#### [Your task]
Restate the records below word for word, and omit the images they hold.

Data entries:
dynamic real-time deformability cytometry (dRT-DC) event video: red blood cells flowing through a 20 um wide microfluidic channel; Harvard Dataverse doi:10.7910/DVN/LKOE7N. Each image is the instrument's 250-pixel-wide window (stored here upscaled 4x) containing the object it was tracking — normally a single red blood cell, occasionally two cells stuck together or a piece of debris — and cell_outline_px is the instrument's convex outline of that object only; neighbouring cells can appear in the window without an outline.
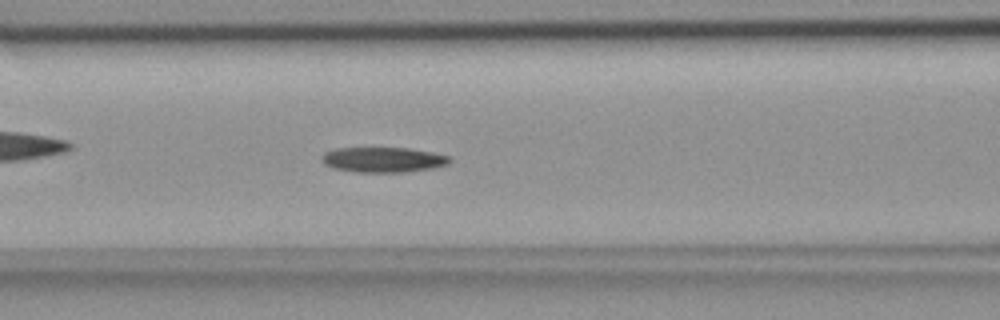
{"species": "common noctule bat (a hibernating species)", "species_latin": "Nyctalus noctula", "temperature_condition": "room temperature", "stored_images_in_passage": 52, "camera_frame_rate_fps": 3000, "um_per_image_px": 0.085, "animal": {"sex": "female", "body_mass_g": 18.4}, "frame": {"image": 1, "passage_image": 21, "time_ms": 6.667, "image_size_px": [1000, 320], "cell_outline_px": [[452, 160], [448, 164], [432, 168], [404, 172], [356, 172], [336, 168], [324, 164], [320, 160], [320, 156], [324, 152], [336, 148], [408, 148], [432, 152], [452, 156]], "centroid_in_image_um": [32.57, 13.57], "position_along_channel_um": 134.0, "area_um2": 18.84}}
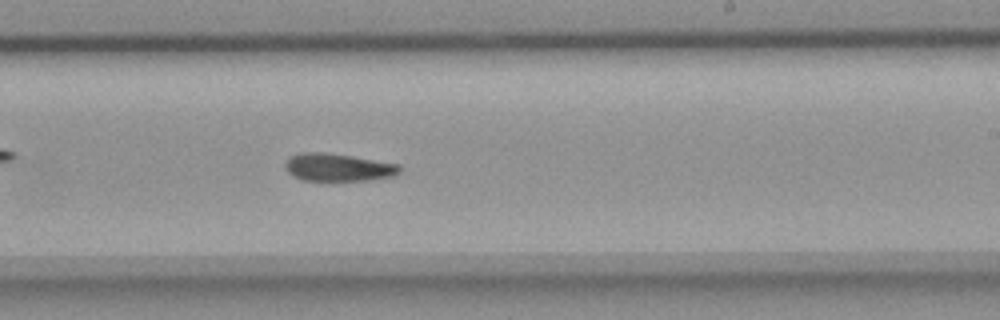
{"frame": {"image": 2, "passage_image": 31, "time_ms": 10.0, "image_size_px": [1000, 320], "cell_outline_px": [[404, 168], [396, 176], [372, 180], [304, 180], [292, 176], [284, 168], [284, 164], [288, 156], [300, 152], [328, 152], [400, 164]], "centroid_in_image_um": [28.76, 14.21], "position_along_channel_um": 260.2, "area_um2": 18.9}}
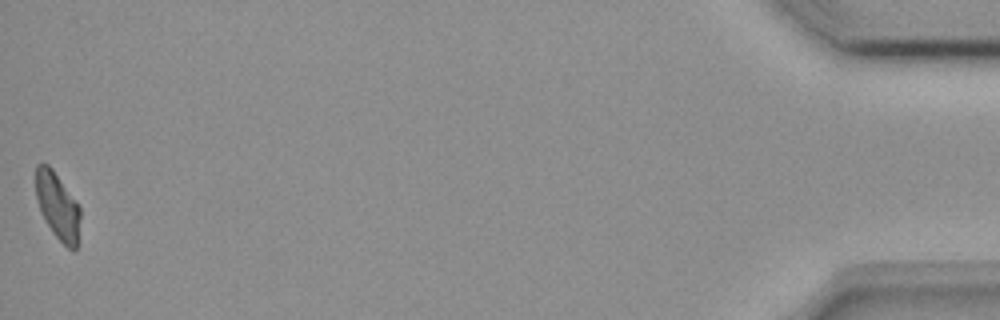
{"frame": {"image": 3, "passage_image": 52, "time_ms": 17.0, "image_size_px": [1000, 320], "cell_outline_px": [[80, 216], [76, 248], [72, 252], [52, 232], [44, 220], [40, 212], [36, 200], [36, 164], [48, 164], [52, 168], [80, 208]], "centroid_in_image_um": [4.87, 17.52], "position_along_channel_um": 430.3, "area_um2": 17.11}}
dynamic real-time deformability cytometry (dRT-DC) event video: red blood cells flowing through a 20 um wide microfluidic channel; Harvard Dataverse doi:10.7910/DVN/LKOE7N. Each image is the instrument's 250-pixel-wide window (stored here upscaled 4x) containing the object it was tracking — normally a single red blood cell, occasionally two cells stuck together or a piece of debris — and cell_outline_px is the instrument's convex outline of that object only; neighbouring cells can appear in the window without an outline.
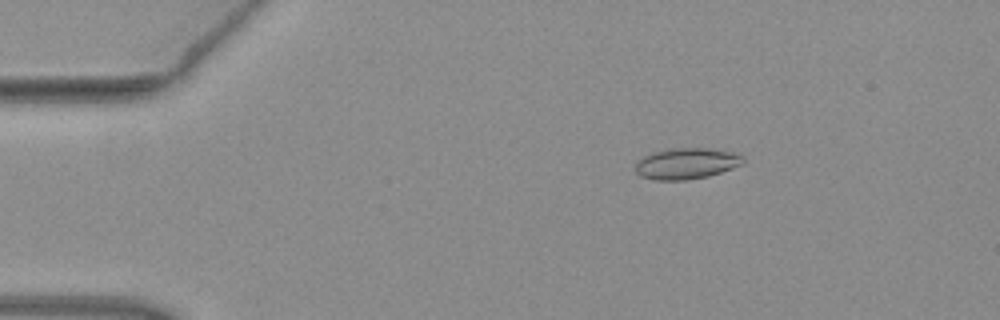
{"species": "common noctule bat (a hibernating species)", "species_latin": "Nyctalus noctula", "temperature_condition": "warm", "stored_images_in_passage": 4, "camera_frame_rate_fps": 3000, "um_per_image_px": 0.085, "animal": {"sex": "female", "body_mass_g": 19.3, "forearm_length_mm": 54.1}, "frame": {"image": 1, "passage_image": 2, "time_ms": 0.333, "image_size_px": [1000, 320], "cell_outline_px": [[744, 164], [708, 176], [684, 180], [656, 180], [640, 176], [636, 172], [636, 160], [652, 152], [668, 148], [708, 148], [732, 152], [740, 156], [744, 160]], "centroid_in_image_um": [58.31, 13.89], "position_along_channel_um": 26.7, "area_um2": 19.48}}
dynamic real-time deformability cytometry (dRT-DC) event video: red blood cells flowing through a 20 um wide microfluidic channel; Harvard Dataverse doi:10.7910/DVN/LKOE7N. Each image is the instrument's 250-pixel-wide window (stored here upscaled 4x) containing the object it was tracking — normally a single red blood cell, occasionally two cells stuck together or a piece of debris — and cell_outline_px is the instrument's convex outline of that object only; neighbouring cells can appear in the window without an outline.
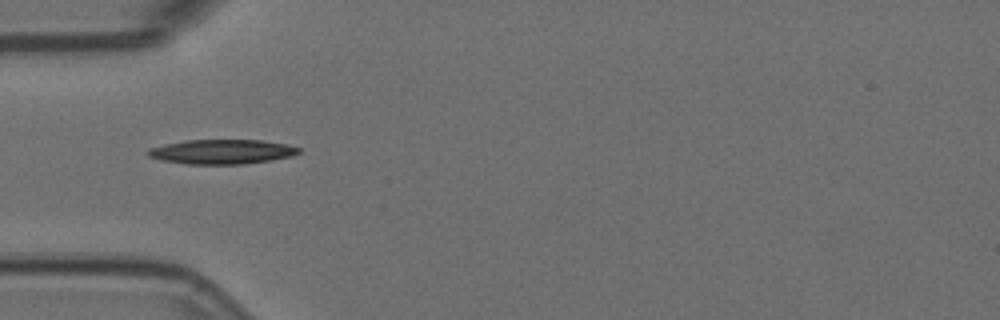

#### [Expected answer]
dynamic real-time deformability cytometry (dRT-DC) event video: red blood cells flowing through a 20 um wide microfluidic channel; Harvard Dataverse doi:10.7910/DVN/LKOE7N. Each image is the instrument's 250-pixel-wide window (stored here upscaled 4x) containing the object it was tracking — normally a single red blood cell, occasionally two cells stuck together or a piece of debris — and cell_outline_px is the instrument's convex outline of that object only; neighbouring cells can appear in the window without an outline.
{"species": "common noctule bat (a hibernating species)", "species_latin": "Nyctalus noctula", "temperature_condition": "room temperature", "stored_images_in_passage": 52, "camera_frame_rate_fps": 3000, "um_per_image_px": 0.085, "animal": {"sex": "female", "body_mass_g": 18.4}, "frame": {"image": 1, "passage_image": 21, "time_ms": 6.667, "image_size_px": [1000, 320], "cell_outline_px": [[452, 160], [448, 164], [432, 168], [404, 172], [356, 172], [336, 168], [324, 164], [320, 160], [320, 156], [324, 152], [336, 148], [408, 148], [432, 152], [452, 156]], "centroid_in_image_um": [32.57, 13.57], "position_along_channel_um": 134.0, "area_um2": 18.84}}
{"frame": {"image": 2, "passage_image": 31, "time_ms": 10.0, "image_size_px": [1000, 320], "cell_outline_px": [[404, 168], [396, 176], [372, 180], [304, 180], [292, 176], [284, 168], [284, 164], [288, 156], [300, 152], [328, 152], [400, 164]], "centroid_in_image_um": [28.76, 14.21], "position_along_channel_um": 260.2, "area_um2": 18.9}}
{"frame": {"image": 3, "passage_image": 52, "time_ms": 17.0, "image_size_px": [1000, 320], "cell_outline_px": [[80, 216], [76, 248], [72, 252], [52, 232], [44, 220], [40, 212], [36, 200], [36, 164], [48, 164], [52, 168], [80, 208]], "centroid_in_image_um": [4.87, 17.52], "position_along_channel_um": 430.3, "area_um2": 17.11}}
dynamic real-time deformability cytometry (dRT-DC) event video: red blood cells flowing through a 20 um wide microfluidic channel; Harvard Dataverse doi:10.7910/DVN/LKOE7N. Each image is the instrument's 250-pixel-wide window (stored here upscaled 4x) containing the object it was tracking — normally a single red blood cell, occasionally two cells stuck together or a piece of debris — and cell_outline_px is the instrument's convex outline of that object only; neighbouring cells can appear in the window without an outline.
{"species": "common noctule bat (a hibernating species)", "species_latin": "Nyctalus noctula", "temperature_condition": "warm", "stored_images_in_passage": 4, "camera_frame_rate_fps": 3000, "um_per_image_px": 0.085, "animal": {"sex": "female", "body_mass_g": 19.3, "forearm_length_mm": 54.1}, "frame": {"image": 1, "passage_image": 2, "time_ms": 0.333, "image_size_px": [1000, 320], "cell_outline_px": [[744, 164], [708, 176], [684, 180], [656, 180], [640, 176], [636, 172], [636, 160], [652, 152], [668, 148], [708, 148], [732, 152], [740, 156], [744, 160]], "centroid_in_image_um": [58.31, 13.89], "position_along_channel_um": 26.7, "area_um2": 19.48}}
dynamic real-time deformability cytometry (dRT-DC) event video: red blood cells flowing through a 20 um wide microfluidic channel; Harvard Dataverse doi:10.7910/DVN/LKOE7N. Each image is the instrument's 250-pixel-wide window (stored here upscaled 4x) containing the object it was tracking — normally a single red blood cell, occasionally two cells stuck together or a piece of debris — and cell_outline_px is the instrument's convex outline of that object only; neighbouring cells can appear in the window without an outline.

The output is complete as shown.